# Portishead Radio - new Facebook group



## Larry Bennett (Aug 28, 2005)

For those who have embraced social media, there is now a group (Portishead Radio GKA) which illustrates the history of GKA with photographs and videos of the station over the years. Although private (to keep potential hackers/spammers out) it is open to all with an interest in the station and is designed to complement the GKA website. Link to the page at:

Portishead Radio GKA


----------



## luisharp (12 mo ago)

О! This is very good news for me. 
The band is really great, the amount of material and its quality is top notch!
I've always been interested in history and here I came across such a treasure for myself.
Thank you very much.


----------



## Varley (Oct 1, 2006)

So Facething has gained GKA. A feather in the former's benny-hat I am sure. My condolences to the latter.


----------



## Larry Bennett (Aug 28, 2005)

Varley said:


> So Facething has gained GKA. A feather in the former's benny-hat I am sure. My condolences to the latter.
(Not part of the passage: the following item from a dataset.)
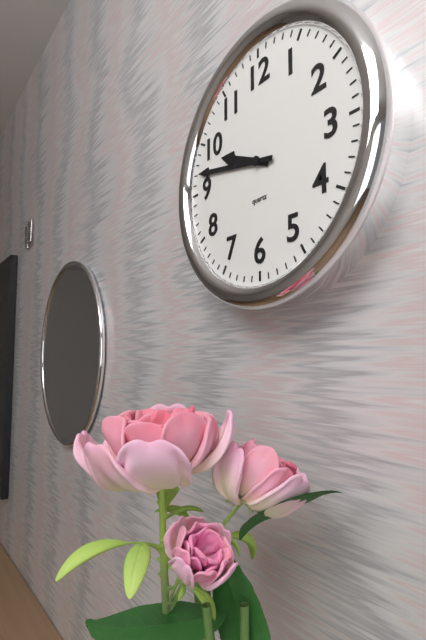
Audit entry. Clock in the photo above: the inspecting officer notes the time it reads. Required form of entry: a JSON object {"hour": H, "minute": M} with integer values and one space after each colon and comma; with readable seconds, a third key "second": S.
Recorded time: {"hour": 9, "minute": 47}
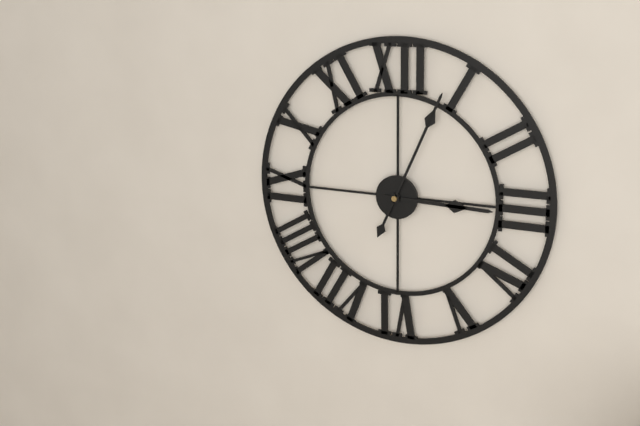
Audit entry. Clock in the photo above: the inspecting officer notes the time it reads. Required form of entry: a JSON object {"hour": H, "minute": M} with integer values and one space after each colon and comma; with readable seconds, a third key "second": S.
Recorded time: {"hour": 3, "minute": 4}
Sadly it's the way the world is going - we have to embrace progress whether we like it or not, similar to when satellite comms replaced radio links. The current (and indeed future) generations thrive on social media and we need GKA's history to be viewable to our descendants using these platforms. Saying that, I have no plans for 'blogs' or 'podcasts' or whatever the youth of today thrive on.

Larry +


----------